TASK 1: Using World Bank Data

I am interested to know the effect of chemical fertilizer usage in national production at the aggregate level. Note that this is very simple example and should not be interpreted as actual analysis. The variables I would need are:

  1. Cereal production (metric tons): Production data on cereals relate to crops harvested for dry grain only.

  2. Fertilizer consumption (% of fertilizer production)

  3. GDP per capita proxies the level of development, but because of lot of missing values, I am using total tax share in GDP as a proxy.

Using the World Bank API, I can download the data and conduct the analysis as follows:

#Downloading data from World Bank:
library(wbstats)
str(wb_cachelist, max.level = 1)
## List of 8
##  $ countries    : tibble [304 × 18] (S3: tbl_df/tbl/data.frame)
##  $ indicators   : tibble [16,649 × 8] (S3: tbl_df/tbl/data.frame)
##  $ sources      : tibble [63 × 9] (S3: tbl_df/tbl/data.frame)
##  $ topics       : tibble [21 × 3] (S3: tbl_df/tbl/data.frame)
##  $ regions      : tibble [48 × 4] (S3: tbl_df/tbl/data.frame)
##  $ income_levels: tibble [7 × 3] (S3: tbl_df/tbl/data.frame)
##  $ lending_types: tibble [4 × 3] (S3: tbl_df/tbl/data.frame)
##  $ languages    : tibble [23 × 3] (S3: tbl_df/tbl/data.frame)
#lets search for the available variables using regular expressions:
income_vars <- wb_search(pattern = "GDP")
income_vars2 <- wb_search(pattern = "production")

# I am interested in GC.TAX.TOTL.GD.ZS, AG.PRD.CREL.MT and AG.CON.FERT.PT.ZS
GDPdata <- wb_data("GC.TAX.TOTL.GD.ZS",
                start_date = 2000, end_date = 2020,
                return_wide = FALSE)
fertilizerdata <- wb_data("AG.CON.FERT.PT.ZS",
                start_date = 2000, end_date = 2020,
                return_wide = FALSE)
productiondata <- wb_data("AG.PRD.CREL.MT",
                start_date = 2000, end_date = 2020,
                return_wide = FALSE)

#joining the dataset with multiple joins
library(dplyr)
temp <- full_join(productiondata, fertilizerdata, by = c('country' = 'country', 'date' = 'date'))
dataset2use <- full_join(temp, GDPdata, by = c('country' = 'country', 'date' = 'date'))

#value.x = data for production, value.y = data for fertilizer, value = economy
dataset2use <- subset(dataset2use, select= c(country, date, value.x, value.y, value)) 
dataset2use$lnproduction = log(dataset2use$value.x)
dataset2use$lnfertilizer = log(dataset2use$value.y)
dataset2use$economy = log(dataset2use$value)

#lets plot the relation and fit a line first,
library(lattice)
xyplot(dataset2use$lnproduction ~ dataset2use$lnfertilizer, type=c("smooth", "p"),
       main = "Figure 1: lnProduction vs. lnFertilizer",
       xlab = "log of fertilizer consumption",
       ylab = "log of cereal production")

#panel regression 
library(plm)
model <- plm(lnproduction ~ lnfertilizer + economy, data = dataset2use, model="within", effect = "twoways")

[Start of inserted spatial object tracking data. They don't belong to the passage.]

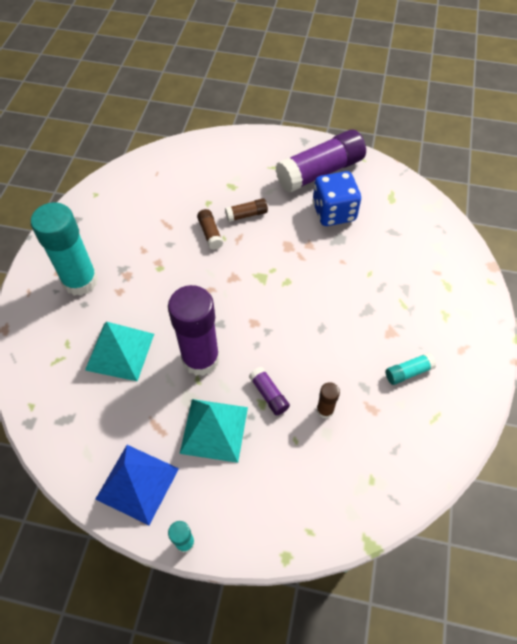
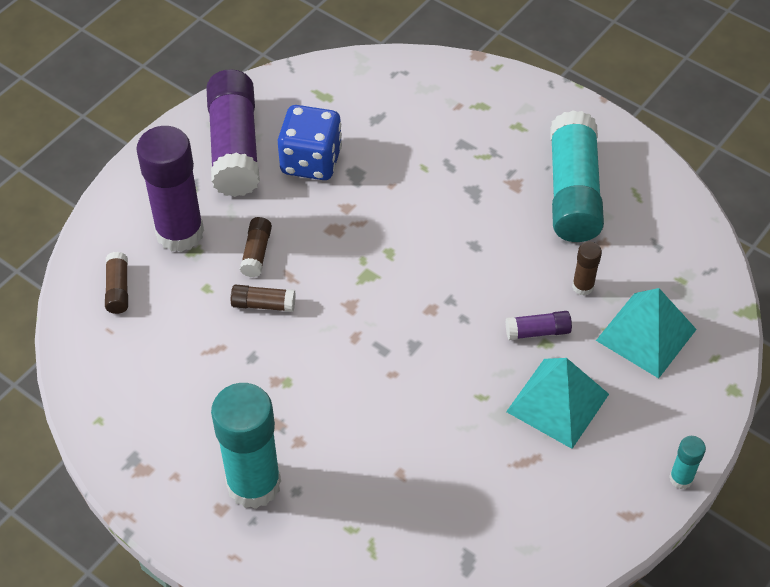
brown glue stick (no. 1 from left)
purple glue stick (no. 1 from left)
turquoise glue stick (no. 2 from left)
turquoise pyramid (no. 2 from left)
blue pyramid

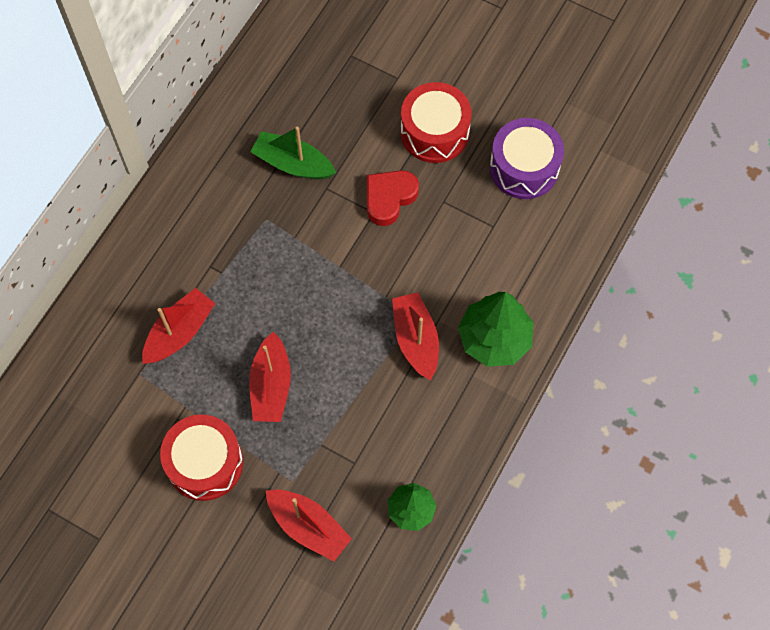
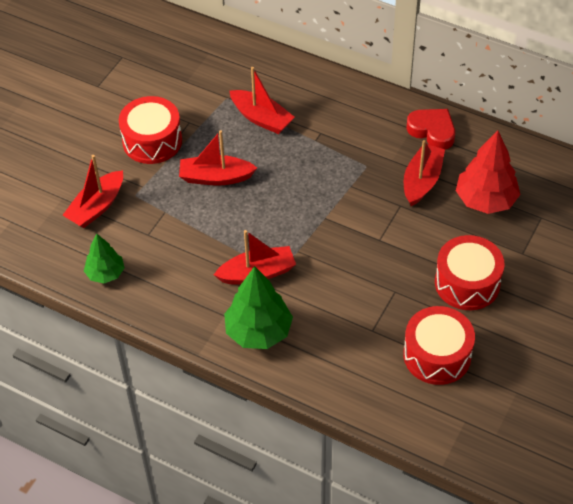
red drum (no. 2 from left)
red boat (no. 5 from left)
red heart
red tree

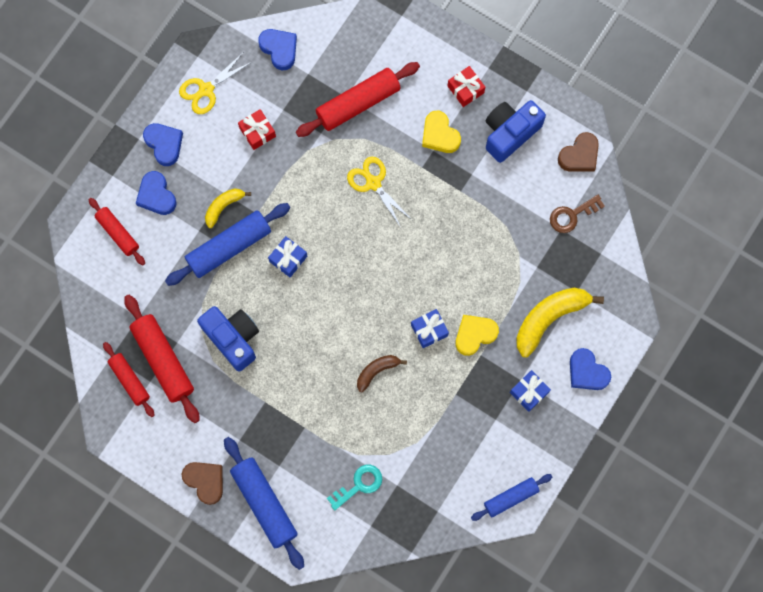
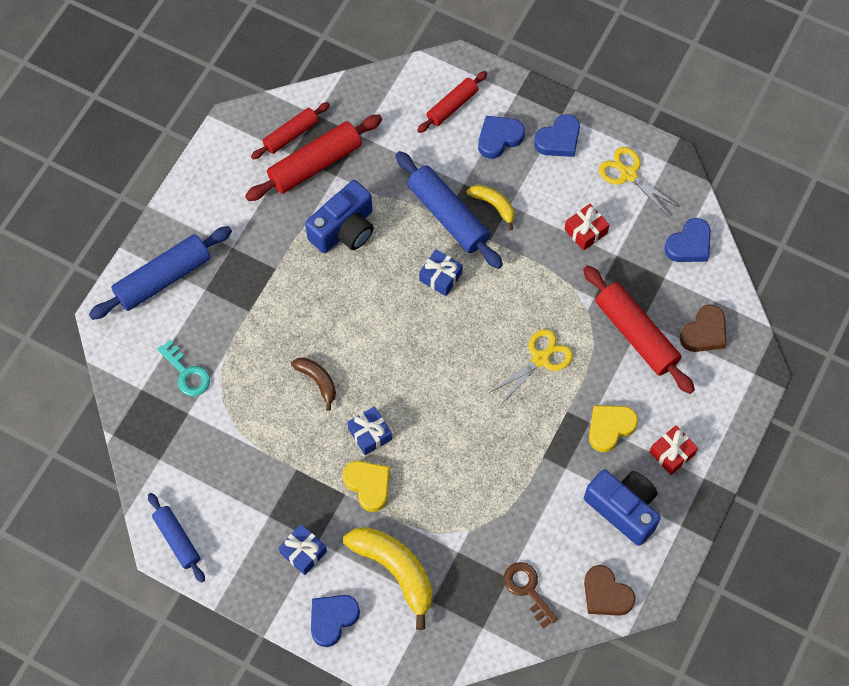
brown heart (no. 2 from left)

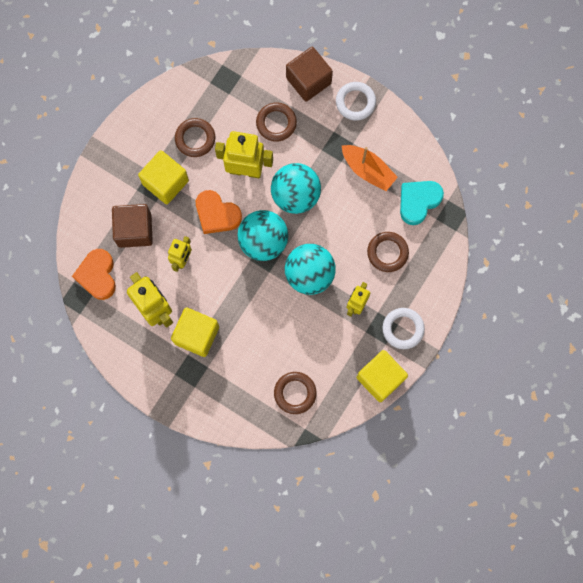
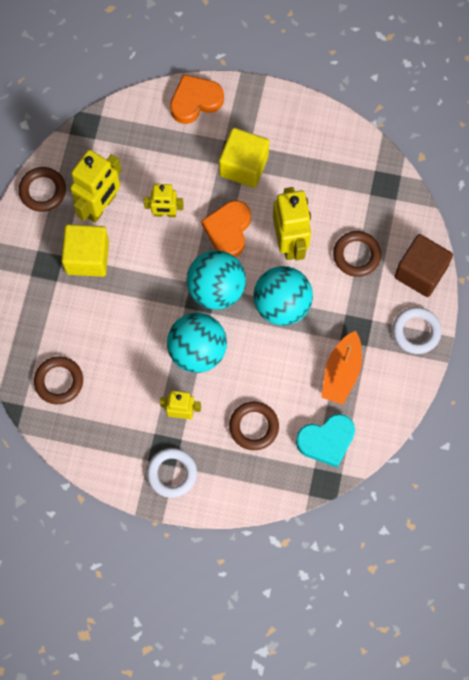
brown ring (no. 1 from left)
orange heart (no. 1 from left)
turquoise heart
brown cube (no. 1 from left in the first image)
yellow cube (no. 3 from left in the first image)

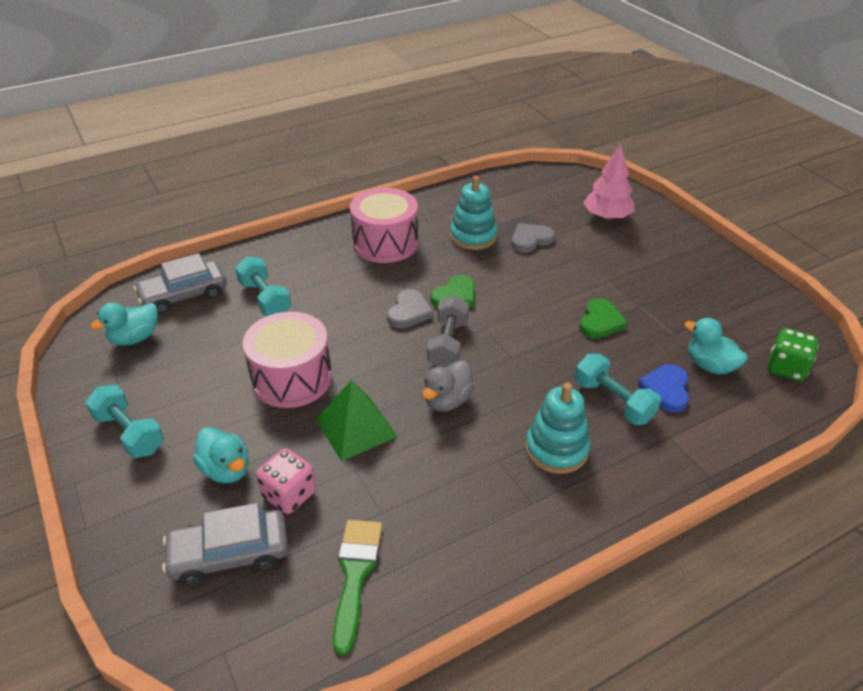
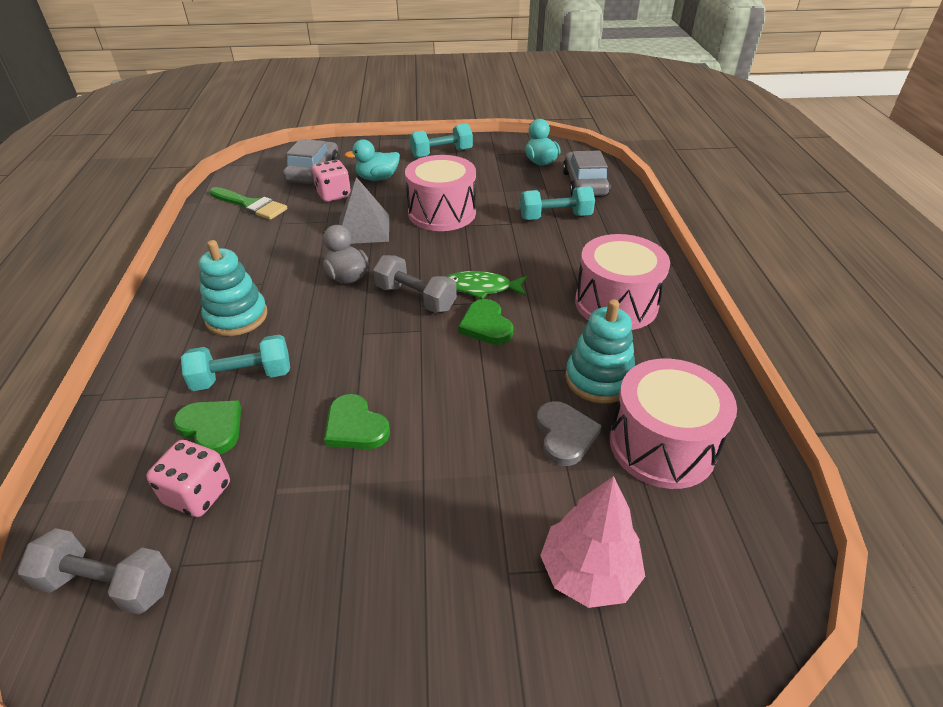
grey dumbbell (no. 1 from left)
pink dice (no. 1 from left)
green heart (no. 1 from left)
grey pyramid
green fish
pink drum (no. 3 from left)

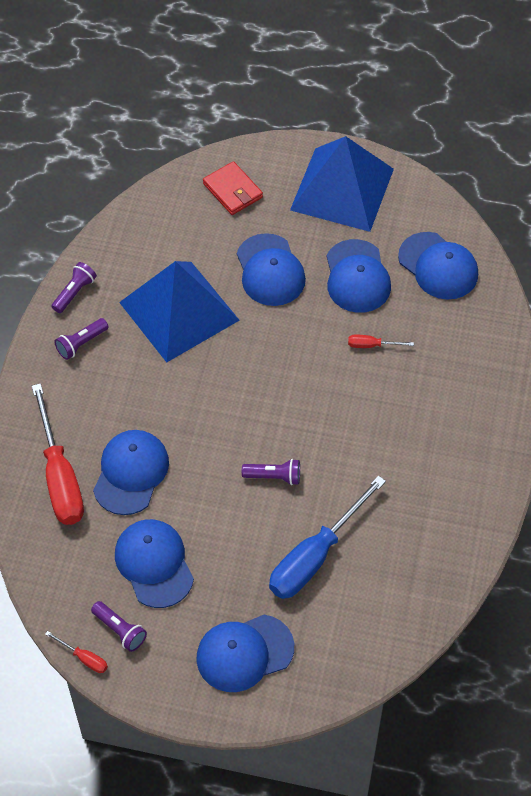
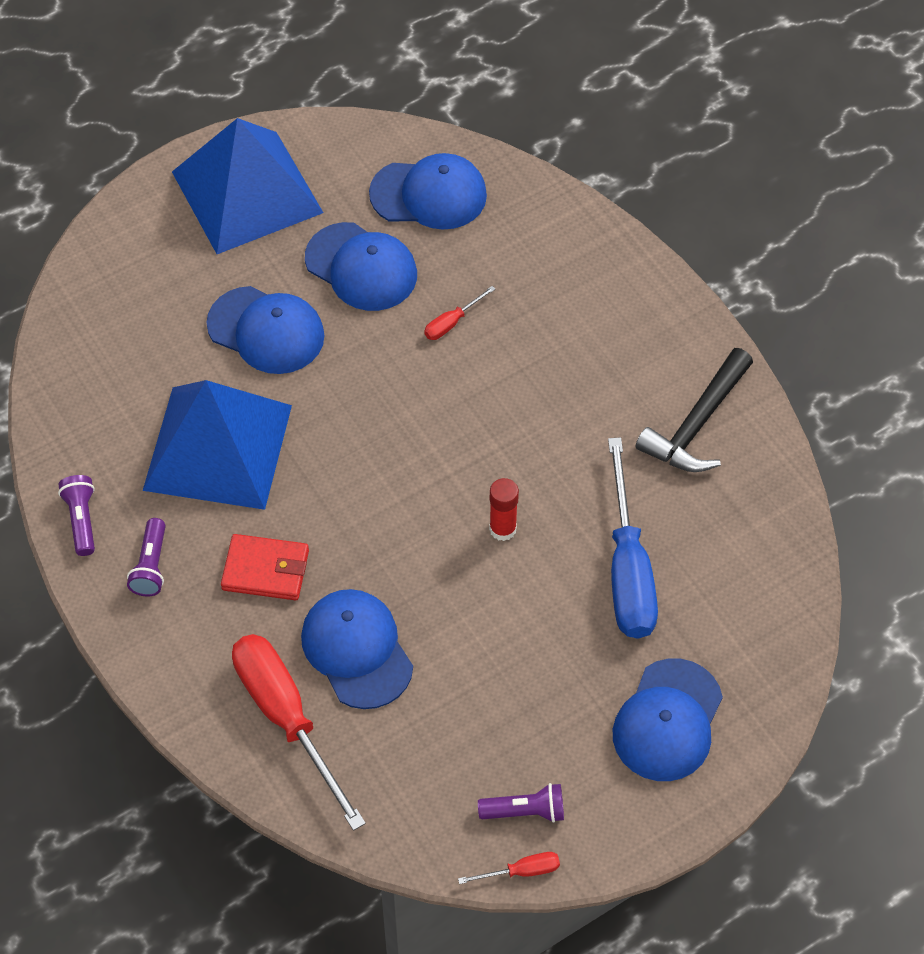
red wallet
red screwdriver (no. 1 from left)
red glue stick
black hammer
blue cap (no. 2 from left in the first image)

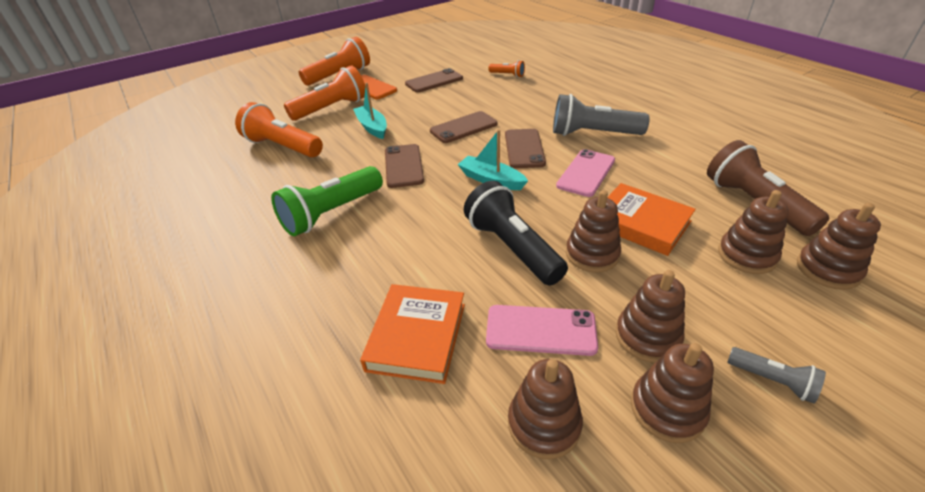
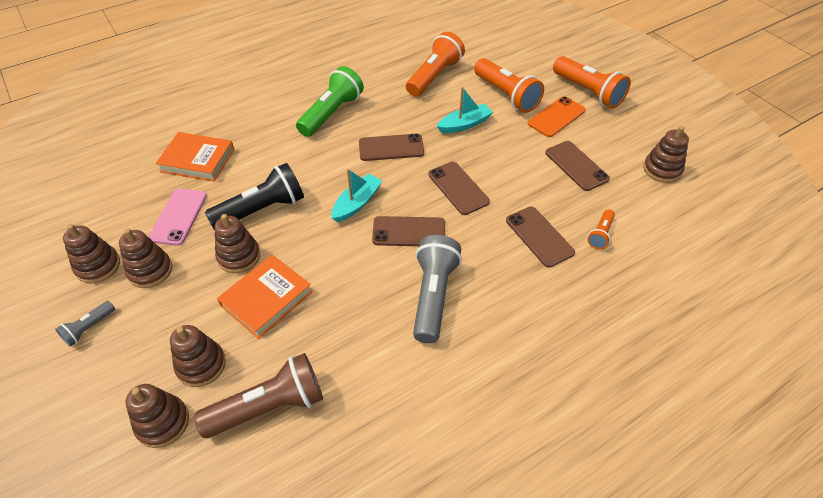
green flashlight
brown phone (no. 4 from left)
brown stacking toy (no. 6 from left)
pink phone (no. 2 from left in the first image)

#tabulate the regression results:
library(stargazer)
stargazer(model,
           type="text",
           align=TRUE,
           no.space=TRUE,
           column.labels=c("log of cereal production"),
           covariate.labels = c("lnfertilizer", "Economic Development"),
           title="Table 1: Impact of Fertilizer Use in Cereal Production Across Nations (2000-2020)")
## 
## Table 1: Impact of Fertilizer Use in Cereal Production Across Nations (2000-2020)
## ================================================
##                          Dependent variable:    
##                      ---------------------------
##                             lnproduction        
##                       log of cereal production  
## ------------------------------------------------
## lnfertilizer                  0.075***          
##                                (0.012)          
## Economic Development          -0.093**          
##                                (0.040)          
## ------------------------------------------------
## Observations                    1,176           
## R2                              0.039           
## Adjusted R2                    -0.048           
## F Statistic           21.903*** (df = 2; 1077)  
## ================================================
## Note:                *p<0.1; **p<0.05; ***p<0.01

This illustrates that, upon using two-way fixed effects regression, increase in 1% consumption of fertilizer increases 0.075% cereal production, which is significant at 1% level. Likewise, with the increasing economy size, the cereal production decreases. Latter result is illustrating that with higher the level of economic development, country produces either more variety of agricultural goods or focuses more on non-agricultural production. This simple illustration in Table 1 interestingly captures the results shown in Figure 1, although the curve in figure is non-linear.